Bluefin Tuna dan Pufferfish Terancam Punah Karena Tingginya Konsumsi

Bluefin Tuna dan Pufferfish Terancam Punah Karena Tingginya Konsumsi

- detikFood
Rabu, 26 Nov 2014 12:54 WIB
Foto: Thinkstock
Jakarta - Bluefin tuna alias tuna sirip biru dari Samudera Pasifik sering digunakan dalam sushi dan sashimi berkualitas tinggi. Sayang, ikan ini dan beberapa spesies lainnya kini berisiko punah akibat konsumsi besar-besaran secara global.

Bluefin tuna hanyalah satu dari beberapa hewan terancam punah yang masuk 'daftar merah' Persatuan Internasional Konservasi Alam (IUCN). Spesies lainnya adalah ikan gembung (pufferfish) Tiongkok, belut Amerika, kobra Tiongkok, dan kupu-kupu black glass dart Australia.

Daftar terbaru ini diluncurkan oleh IUCN di Kongres Taman Dunia di Sydney, Australia (17/11/2014). Acara yang digelar setiap 10 tahun ini membahas pengelolaan wilayah dilindungi agar lebih baik. Sebab, mulai terlihat penurunan populasi beberapa jenis spesies.

SCROLL TO CONTINUE WITH CONTENT

"Setiap update 'daftar merah' IUCN menyadarkan kami bahwa planet ini terus kehilangan keragaman hidupnya yang luar biasa. Terutama karena aksi merusak kita dalam memuaskan nafsu yang semakin besar akan sumber daya.

"Namun, kami punya bukti ilmiah bahwa area yang dilindungi bisa memegang peranan penting dalam membalikkan tren ini," kata Direktur Jenderal IUCN Julia Marton-Lefevre.

Untuk tahun ini, IUCN menaksir 22.413 dari 76.199 spesies terancam punah. Pacific bluefin tuna, contohnya, memburuk dari kategori 'tak begitu mengkhawatirkan' menjadi 'rentan'. Spesies ini terancam punah karena digunakan di pasar sushi dan sashimi Asia.

Karena kebanyakan ikan yang ditangkap masih kecil dan belum bereproduksi, populasinya turun 19-33% selama 22 tahun terakhir. Karena itu industri perikanan harus mengimplementasikan langkah konservasi dan pengelolaan untuk Samudera Pasifik Barat dan Tengah.

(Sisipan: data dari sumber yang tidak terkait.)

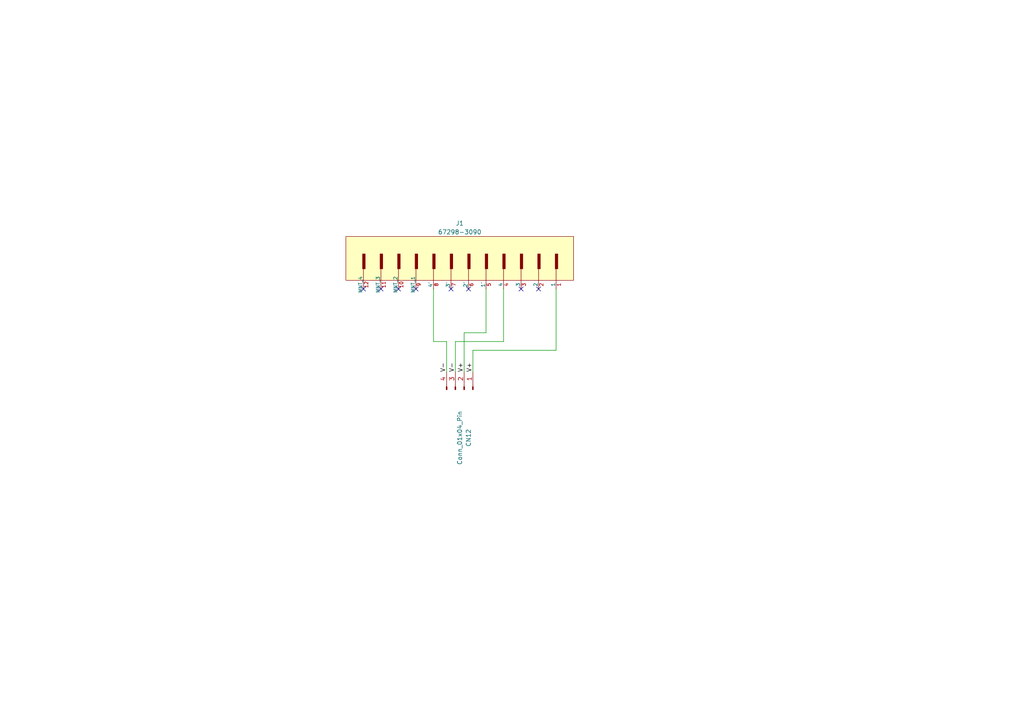
<source format=kicad_sch>
(kicad_sch (version 20230121) (generator eeschema)

  (uuid f3f232f0-5c09-4b75-a4d9-a96521100be5)

  (paper "A4")

  


  (no_connect (at 110.49 83.82) (uuid 20c065d0-5ab6-4202-ac7a-12174753d040))
  (no_connect (at 115.57 83.82) (uuid 26b5d814-315b-4b76-b9b0-04c80278eed3))
  (no_connect (at 156.21 83.82) (uuid 425a627f-8cb5-4ac7-9358-88d9c682eaad))
  (no_connect (at 105.41 83.82) (uuid 4b418e37-f699-48b5-9f65-3151c3b1c935))
  (no_connect (at 135.89 83.82) (uuid 97692d39-4f5b-43f6-8cd7-dcb26325c2dc))
  (no_connect (at 151.13 83.82) (uuid c56cae1c-b7ad-4379-a20b-8e828765df31))
  (no_connect (at 130.81 83.82) (uuid db6c4619-db72-49fa-a7e8-d8ef6d33831b))
  (no_connect (at 120.65 83.82) (uuid efc3cb86-38d5-495c-88af-6e24edef7c9d))

  (wire (pts (xy 125.73 99.06) (xy 129.54 99.06))
    (stroke (width 0) (type default))
    (uuid 05195dca-2f57-45e6-a0fc-802128800a3f)
  )
  (wire (pts (xy 161.29 101.6) (xy 161.29 83.82))
    (stroke (width 0) (type default))
    (uuid 170e0555-d7f6-430e-adea-4395e9079b61)
  )
  (wire (pts (xy 134.62 96.52) (xy 140.97 96.52))
    (stroke (width 0) (type default))
    (uuid 21cb1554-ec5f-46aa-a299-748b36dcc51b)
  )
  (wire (pts (xy 129.54 99.06) (xy 129.54 107.95))
    (stroke (width 0) (type default))
    (uuid 31f9d067-b655-48ab-95ac-4018aecf9ab1)
  )
  (wire (pts (xy 125.73 83.82) (xy 125.73 99.06))
    (stroke (width 0) (type default))
    (uuid 38cf29fb-0c1d-4b3d-b03d-6ce6d8fc9d15)
  )
  (wire (pts (xy 146.05 99.06) (xy 146.05 83.82))
    (stroke (width 0) (type default))
    (uuid 3bbb9ea0-6437-453b-bb5e-72110806e5fa)
  )
  (wire (pts (xy 132.08 99.06) (xy 146.05 99.06))
    (stroke (width 0) (type default))
    (uuid 4582311f-1a83-45a1-b637-440c4cb1e4f9)
  )
  (wire (pts (xy 134.62 107.95) (xy 134.62 96.52))
    (stroke (width 0) (type default))
    (uuid 6c737ea5-e242-4e7e-bdee-83a5acc1844a)
  )
  (wire (pts (xy 137.16 107.95) (xy 137.16 101.6))
    (stroke (width 0) (type default))
    (uuid 6df33730-e2e8-4c0e-8913-bc3f611b222e)
  )
  (wire (pts (xy 140.97 96.52) (xy 140.97 83.82))
    (stroke (width 0) (type default))
    (uuid 75edad57-3bbf-4ead-bc5d-85c644bf2680)
  )
  (wire (pts (xy 137.16 101.6) (xy 161.29 101.6))
    (stroke (width 0) (type default))
    (uuid e8b8a73d-11d8-40f5-af9b-4a94e6189191)
  )
  (wire (pts (xy 132.08 107.95) (xy 132.08 99.06))
    (stroke (width 0) (type default))
    (uuid fc61f843-d514-4704-a326-57882d25f084)
  )

  (label "V-" (at 132.08 107.95 90) (fields_autoplaced)
    (effects (font (size 1.27 1.27)) (justify left bottom))
    (uuid 1bde3018-a9ea-4f52-8723-a99a00873363)
  )
  (label "V+" (at 134.62 107.95 90) (fields_autoplaced)
    (effects (font (size 1.27 1.27)) (justify left bottom))
    (uuid 417a10fc-8f13-462b-9548-afde699342e1)
  )
  (label "V-" (at 129.54 107.95 90) (fields_autoplaced)
    (effects (font (size 1.27 1.27)) (justify left bottom))
    (uuid d0e97e5e-e994-42fc-8818-2ed45a032156)
  )
  (label "V+" (at 137.16 107.95 90) (fields_autoplaced)
    (effects (font (size 1.27 1.27)) (justify left bottom))
    (uuid fc930cd4-fa84-4024-90b1-39d95062cfa0)
  )

  (symbol (lib_id "REB_Connector:67298-3090") (at 161.29 86.36 270) (unit 1)
    (in_bom yes) (on_board yes) (dnp no)
    (uuid 4243b278-0143-4a82-bee1-c08f4b001872)
    (property "Reference" "J1" (at 133.35 64.77 90)
      (effects (font (size 1.27 1.27)))
    )
    (property "Value" "67298-3090" (at 133.35 67.31 90)
      (effects (font (size 1.27 1.27)))
    )
    (property "Footprint" "REB_Connector:Molex-67298-3090-0" (at 173.99 86.36 0)
      (effects (font (size 1.27 1.27)) (justify left) hide)
    )
    (property "Datasheet" "http://datasheet.octopart.com/67298-3090-Molex-datasheet-166208.pdf" (at 176.53 86.36 0)
      (effects (font (size 1.27 1.27)) (justify left) hide)
    )
    (property "category" "Conn" (at 179.07 86.36 0)
      (effects (font (size 1.27 1.27)) (justify left) hide)
    )
    (property "digikey description" "USB - A, Stacked Receptacle Connector 8 Position Through Hole, Right Angle, Horizontal" (at 181.61 86.36 0)
      (effects (font (size 1.27 1.27)) (justify left) hide)
    )
    (property "digikey part number" "WM4073-ND" (at 184.15 86.36 0)
      (effects (font (size 1.27 1.27)) (justify left) hide)
    )
    (property "is connector" "yes" (at 186.69 86.36 0)
      (effects (font (size 1.27 1.27)) (justify left) hide)
    )
    (property "is male" "yes" (at 189.23 86.36 0)
      (effects (font (size 1.27 1.27)) (justify left) hide)
    )
    (property "lead free" "yes" (at 191.77 86.36 0)
      (effects (font (size 1.27 1.27)) (justify left) hide)
    )
    (property "library id" "2fd3dec78e0e25be" (at 194.31 86.36 0)
      (effects (font (size 1.27 1.27)) (justify left) hide)
    )
    (property "manufacturer" "Molex" (at 196.85 86.36 0)
      (effects (font (size 1.27 1.27)) (justify left) hide)
    )
    (property "mouser part number" "538-67298-3090" (at 199.39 86.36 0)
      (effects (font (size 1.27 1.27)) (justify left) hide)
    )
    (property "package" "CONN_USB_PTH_RA" (at 201.93 86.36 0)
      (effects (font (size 1.27 1.27)) (justify left) hide)
    )
    (property "rohs" "yes" (at 204.47 86.36 0)
      (effects (font (size 1.27 1.27)) (justify left) hide)
    )
    (property "temperature range high" "+50°C" (at 207.01 86.36 0)
      (effects (font (size 1.27 1.27)) (justify left) hide)
    )
    (property "temperature range low" "0°C" (at 209.55 86.36 0)
      (effects (font (size 1.27 1.27)) (justify left) hide)
    )
    (property "Notes" "" (at 161.29 86.36 0)
      (effects (font (size 1.27 1.27)))
    )
    (pin "1" (uuid 17f82e8f-a1a9-4299-bcb8-faea8cda6cbc))
    (pin "10" (uuid c158c049-8930-4af2-aec1-f16b53fb36a1))
    (pin "11" (uuid f480c157-8a99-4d8b-9cdb-aea3bd0878fb))
    (pin "12" (uuid fb3fcc11-df54-4cf5-9f3e-6899d0c5cb37))
    (pin "2" (uuid 420a9603-b9a5-4165-9572-7787844db421))
    (pin "3" (uuid 94ae7b4b-138d-42bc-88bf-8480c1280430))
    (pin "4" (uuid 38241e3b-bbf7-41dc-b890-41d6d02faaf3))
    (pin "5" (uuid 4500e42f-2d56-4528-988f-dcf4df60ac9d))
    (pin "6" (uuid 819a378e-e443-4e87-af03-ba14258a10ec))
    (pin "7" (uuid 3b4d0c60-a4f9-44db-afa2-d1f2fe6d36b3))
    (pin "8" (uuid a65469fc-20c0-466d-a7bd-e08f934074a1))
    (pin "9" (uuid daeb5973-7828-41ca-b6ab-005bb7f0e36d))
    (instances
      (project "NAOMI_5V_USB_breakout"
        (path "/f3f232f0-5c09-4b75-a4d9-a96521100be5"
          (reference "J1") (unit 1)
        )
      )
    )
  )

  (symbol (lib_id "Connector:Conn_01x04_Pin") (at 134.62 113.03 270) (mirror x) (unit 1)
    (in_bom yes) (on_board yes) (dnp no)
    (uuid 9f89303d-cb38-4bc7-b51e-fed42d905567)
    (property "Reference" "CN12" (at 135.89 127 0)
      (effects (font (size 1.27 1.27)))
    )
    (property "Value" "Conn_01x04_Pin" (at 133.35 127 0)
      (effects (font (size 1.27 1.27)))
    )
    (property "Footprint" "REB_Connector:PinHeader_1x04_P2.54mm_Vertical" (at 134.62 113.03 0)
      (effects (font (size 1.27 1.27)) hide)
    )
    (property "Datasheet" "~" (at 134.62 113.03 0)
      (effects (font (size 1.27 1.27)) hide)
    )
    (pin "1" (uuid f133454b-4ccd-4849-b0df-502811cb2c7f))
    (pin "2" (uuid d55626ea-fee6-486e-a56b-64a05d769d6d))
    (pin "3" (uuid 935938f6-6d14-40ba-b40a-20a16f92a138))
    (pin "4" (uuid d8cc4f52-a4ca-45a6-8f4c-62214ab287b0))
    (instances
      (project "NAOMI_5V_USB_breakout"
        (path "/f3f232f0-5c09-4b75-a4d9-a96521100be5"
          (reference "CN12") (unit 1)
        )
      )
    )
  )

  (sheet_instances
    (path "/" (page "1"))
  )
)

</source>
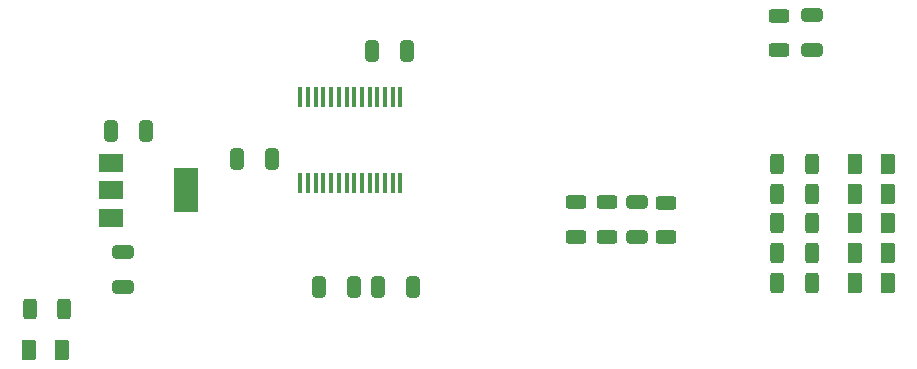
<source format=gtp>
G04 #@! TF.GenerationSoftware,KiCad,Pcbnew,(6.0.5)*
G04 #@! TF.CreationDate,2023-02-02T23:15:04-06:00*
G04 #@! TF.ProjectId,PIC18BT_MCE_Board,50494331-3842-4545-9f4d-43455f426f61,rev?*
G04 #@! TF.SameCoordinates,Original*
G04 #@! TF.FileFunction,Paste,Top*
G04 #@! TF.FilePolarity,Positive*
%FSLAX46Y46*%
G04 Gerber Fmt 4.6, Leading zero omitted, Abs format (unit mm)*
G04 Created by KiCad (PCBNEW (6.0.5)) date 2023-02-02 23:15:04*
%MOMM*%
%LPD*%
G01*
G04 APERTURE LIST*
G04 Aperture macros list*
%AMRoundRect*
0 Rectangle with rounded corners*
0 $1 Rounding radius*
0 $2 $3 $4 $5 $6 $7 $8 $9 X,Y pos of 4 corners*
0 Add a 4 corners polygon primitive as box body*
4,1,4,$2,$3,$4,$5,$6,$7,$8,$9,$2,$3,0*
0 Add four circle primitives for the rounded corners*
1,1,$1+$1,$2,$3*
1,1,$1+$1,$4,$5*
1,1,$1+$1,$6,$7*
1,1,$1+$1,$8,$9*
0 Add four rect primitives between the rounded corners*
20,1,$1+$1,$2,$3,$4,$5,0*
20,1,$1+$1,$4,$5,$6,$7,0*
20,1,$1+$1,$6,$7,$8,$9,0*
20,1,$1+$1,$8,$9,$2,$3,0*%
G04 Aperture macros list end*
%ADD10RoundRect,0.250000X0.325000X0.650000X-0.325000X0.650000X-0.325000X-0.650000X0.325000X-0.650000X0*%
%ADD11RoundRect,0.250000X-0.625000X0.312500X-0.625000X-0.312500X0.625000X-0.312500X0.625000X0.312500X0*%
%ADD12RoundRect,0.250000X0.312500X0.625000X-0.312500X0.625000X-0.312500X-0.625000X0.312500X-0.625000X0*%
%ADD13RoundRect,0.250000X0.375000X0.625000X-0.375000X0.625000X-0.375000X-0.625000X0.375000X-0.625000X0*%
%ADD14RoundRect,0.250000X0.650000X-0.325000X0.650000X0.325000X-0.650000X0.325000X-0.650000X-0.325000X0*%
%ADD15RoundRect,0.250000X-0.325000X-0.650000X0.325000X-0.650000X0.325000X0.650000X-0.325000X0.650000X0*%
%ADD16RoundRect,0.250000X-0.312500X-0.625000X0.312500X-0.625000X0.312500X0.625000X-0.312500X0.625000X0*%
%ADD17R,0.450000X1.750000*%
%ADD18RoundRect,0.250000X-0.650000X0.325000X-0.650000X-0.325000X0.650000X-0.325000X0.650000X0.325000X0*%
%ADD19RoundRect,0.250000X0.625000X-0.312500X0.625000X0.312500X-0.625000X0.312500X-0.625000X-0.312500X0*%
%ADD20R,2.000000X1.500000*%
%ADD21R,2.000000X3.800000*%
G04 APERTURE END LIST*
D10*
X129255000Y-96550000D03*
X126305000Y-96550000D03*
D11*
X162640000Y-100257500D03*
X162640000Y-103182500D03*
D12*
X174962500Y-99500000D03*
X172037500Y-99500000D03*
D13*
X181400000Y-99500000D03*
X178600000Y-99500000D03*
X111500000Y-112700000D03*
X108700000Y-112700000D03*
D14*
X160190000Y-103155000D03*
X160190000Y-100205000D03*
D15*
X138245000Y-107370000D03*
X141195000Y-107370000D03*
D16*
X108737500Y-109200000D03*
X111662500Y-109200000D03*
D17*
X131665000Y-98530000D03*
X132315000Y-98530000D03*
X132965000Y-98530000D03*
X133615000Y-98530000D03*
X134265000Y-98530000D03*
X134915000Y-98530000D03*
X135565000Y-98530000D03*
X136215000Y-98530000D03*
X136865000Y-98530000D03*
X137515000Y-98530000D03*
X138165000Y-98530000D03*
X138815000Y-98530000D03*
X139465000Y-98530000D03*
X140115000Y-98530000D03*
X140115000Y-91330000D03*
X139465000Y-91330000D03*
X138815000Y-91330000D03*
X138165000Y-91330000D03*
X137515000Y-91330000D03*
X136865000Y-91330000D03*
X136215000Y-91330000D03*
X135565000Y-91330000D03*
X134915000Y-91330000D03*
X134265000Y-91330000D03*
X133615000Y-91330000D03*
X132965000Y-91330000D03*
X132315000Y-91330000D03*
X131665000Y-91330000D03*
D18*
X174940000Y-84385000D03*
X174940000Y-87335000D03*
X116600000Y-104425000D03*
X116600000Y-107375000D03*
D13*
X181400000Y-104500000D03*
X178600000Y-104500000D03*
X181400000Y-107000000D03*
X178600000Y-107000000D03*
D19*
X172170000Y-87322500D03*
X172170000Y-84397500D03*
D13*
X181400000Y-97000000D03*
X178600000Y-97000000D03*
D12*
X174962500Y-107000000D03*
X172037500Y-107000000D03*
D19*
X157590000Y-103142500D03*
X157590000Y-100217500D03*
D15*
X137745000Y-87390000D03*
X140695000Y-87390000D03*
D20*
X115650000Y-96900000D03*
X115650000Y-99200000D03*
X115650000Y-101500000D03*
D21*
X121950000Y-99200000D03*
D16*
X172037500Y-97000000D03*
X174962500Y-97000000D03*
D19*
X155020000Y-103132500D03*
X155020000Y-100207500D03*
D12*
X174962500Y-102000000D03*
X172037500Y-102000000D03*
D15*
X115655000Y-94160000D03*
X118605000Y-94160000D03*
D13*
X181400000Y-102000000D03*
X178600000Y-102000000D03*
D10*
X136225000Y-107390000D03*
X133275000Y-107390000D03*
D12*
X174962500Y-104500000D03*
X172037500Y-104500000D03*
M02*

</source>
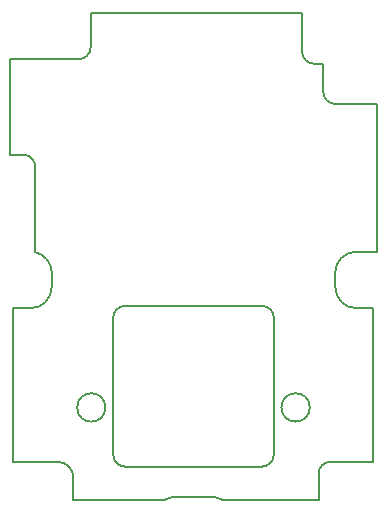
<source format=gm1>
%TF.GenerationSoftware,KiCad,Pcbnew,(5.1.12)-1*%
%TF.CreationDate,2023-02-20T19:38:16+01:00*%
%TF.ProjectId,SolarSensorTagEFM32,536f6c61-7253-4656-9e73-6f7254616745,rev?*%
%TF.SameCoordinates,Original*%
%TF.FileFunction,Profile,NP*%
%FSLAX46Y46*%
G04 Gerber Fmt 4.6, Leading zero omitted, Abs format (unit mm)*
G04 Created by KiCad (PCBNEW (5.1.12)-1) date 2023-02-20 19:38:16*
%MOMM*%
%LPD*%
G01*
G04 APERTURE LIST*
%TA.AperFunction,Profile*%
%ADD10C,0.200000*%
%TD*%
G04 APERTURE END LIST*
D10*
X9850000Y-10800000D02*
G75*
G03*
X9850000Y-10800000I-1200000J0D01*
G01*
X-7450000Y-10800000D02*
G75*
G03*
X-7450000Y-10800000I-1200000J0D01*
G01*
X6800000Y-14800000D02*
X6800000Y-3200000D01*
X6800000Y-14799998D02*
G75*
G02*
X5800000Y-15800000I-1000001J-1D01*
G01*
X-5800000Y-15800000D02*
X5800000Y-15800000D01*
X-5799998Y-15800000D02*
G75*
G02*
X-6800000Y-14800000I-1J1000001D01*
G01*
X-6800000Y-9000000D02*
X-6800000Y-14800000D01*
X-6800000Y-3200000D02*
X-6800000Y-9000000D01*
X-6799999Y-3200001D02*
G75*
G02*
X-5800000Y-2200000I1000000J1D01*
G01*
X5800000Y-2200000D02*
X-5800000Y-2200000D01*
X5799999Y-2199999D02*
G75*
G02*
X6800000Y-3200000I0J-1000001D01*
G01*
X-15500000Y18700000D02*
X-9699999Y18700000D01*
X-15500000Y10600000D02*
X-15500000Y18700000D01*
X-14400000Y10600000D02*
X-15500000Y10600000D01*
X-14400001Y10599999D02*
G75*
G02*
X-13400000Y9600000I1J-1000000D01*
G01*
X-13400000Y2354992D02*
X-13400000Y9600000D01*
X-13399999Y2354991D02*
G75*
G02*
X-12000000Y599999I-400000J-1754992D01*
G01*
X-12000000Y-599999D02*
X-12000000Y599999D01*
X-12000000Y-599999D02*
G75*
G02*
X-13800000Y-2399999I-1800000J0D01*
G01*
X-15240000Y-2399999D02*
X-13800000Y-2399999D01*
X-15240000Y-15400000D02*
X-15240000Y-2399999D01*
X-11492306Y-15400000D02*
X-15240000Y-15400000D01*
X-11492306Y-15400000D02*
G75*
G02*
X-10160000Y-16732306I0J-1332306D01*
G01*
X-10160000Y-18600000D02*
X-10160000Y-16732306D01*
X-2400000Y-18600000D02*
X-10160000Y-18600000D01*
X-2400000Y-18600001D02*
G75*
G02*
X-1800000Y-18400000I600001J-799999D01*
G01*
X1800000Y-18400000D02*
X-1800000Y-18400000D01*
X1800000Y-18399999D02*
G75*
G02*
X2400000Y-18600000I-1J-1000001D01*
G01*
X10600000Y-18600000D02*
X2400000Y-18600000D01*
X10600000Y-16399999D02*
X10600000Y-18600000D01*
X10600000Y-16400000D02*
G75*
G02*
X11600000Y-15400000I1000000J0D01*
G01*
X15240000Y-15400000D02*
X11600000Y-15400000D01*
X15240000Y-2399999D02*
X15240000Y-15400000D01*
X13800000Y-2399999D02*
X15240000Y-2399999D01*
X13800000Y-2399999D02*
G75*
G02*
X12000000Y-599999I0J1800000D01*
G01*
X12000000Y599999D02*
X12000000Y-599999D01*
X11999999Y600000D02*
G75*
G02*
X13800000Y2399999I1800000J-1D01*
G01*
X15500000Y2399999D02*
X13800000Y2399999D01*
X15500000Y14900000D02*
X15500000Y2399999D01*
X12000000Y14900000D02*
X15500000Y14900000D01*
X12000000Y14900000D02*
G75*
G02*
X11000000Y15900000I0J1000000D01*
G01*
X11000000Y18300000D02*
X11000000Y15900000D01*
X10200000Y18300000D02*
X11000000Y18300000D01*
X10200000Y18300000D02*
G75*
G02*
X9200000Y19300000I0J1000000D01*
G01*
X9200000Y22600000D02*
X9200000Y19300000D01*
X-8699999Y22600000D02*
X9200000Y22600000D01*
X-8699999Y19700000D02*
X-8699999Y22600000D01*
X-8699999Y19700000D02*
G75*
G02*
X-9699999Y18700000I-1000000J0D01*
G01*
M02*

</source>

Ikan gembung Tiongkok yang dikonsumsi di Jepang dan merupakan salah satu vertebrata paling beracun di dunia masuk ke dalam daftar 'kritis terancam punah'. Populasinya diperkirakan anjlok 99% selama empat dekade lalu akibat eksploitasi berlebihan.

Belut Amerikapun merasakan dampak perubahan iklim, parasit, polusi, kehilangan habitat, dan penangkapan komersil. Seperti diberitakan AFP (17/11/2014), hewan inipun terkena tingginya konsumsi belut Jepang.

IUCN memasukkan kobra Tiongkok ke dalam kategori 'rentan' karena populasinya turun 30-50% selama 20 tahun terakhir. Spesies inipun semakin langka karena populer sebagai sumber makanan.

"Pasar makanan yang semakin berkembang memberikan tekanan terhadap spesies-spesies ini dan lainnya. Kami benar-benar perlu memberlakukan batas ketat terkait penangkapan dan mengambil langkah yang tepat untuk melindungi habitat," kata Kepala Keragaman Hayati IUCN Jane Smart.

Spesies lain yang juga masuk ke dalam daftar adalah siput Malaysia Charopa lafargei. Namanya diambil dari raksasa konstruksi asal Prancis Lafarge yang telah sepakat membatasi kegiatan pertambangannya di habitat siput. Sementara itu, dua spesies moluska asal Malaysia yakni Plectostoma sciaphilum dan St Helena Giant Earwig dinyatakan punah akibat perusakan habitat.

Namun, ada kabar baik bagi dua amfibi di Ranita Dorada Reserve Kolombia. Kedua anggota dari keluarga poison dart frog naik status dan kini masuk kategori 'rentan' berkat upaya pelestarian.

Kongres Taman Dunia yang ditutup pada 19 November menyoroti agenda global terkait daerah dilindungi untuk 10 tahun berikutnya. Acara ini digelar sebulan setelah negara-negara anggota Konvensi Keragaman Hayati PBB bertemu di Korea Selatan untuk membicarakan langkah menghentikan kepunahan spesies pada 2020.

Menurut World Wildlife Fund lewat Living Planet Report edisi September, ada penurunan 52% mamalia, burung, reptil, amfibi, dan ikan secara keseluruhan dari 1970-2010.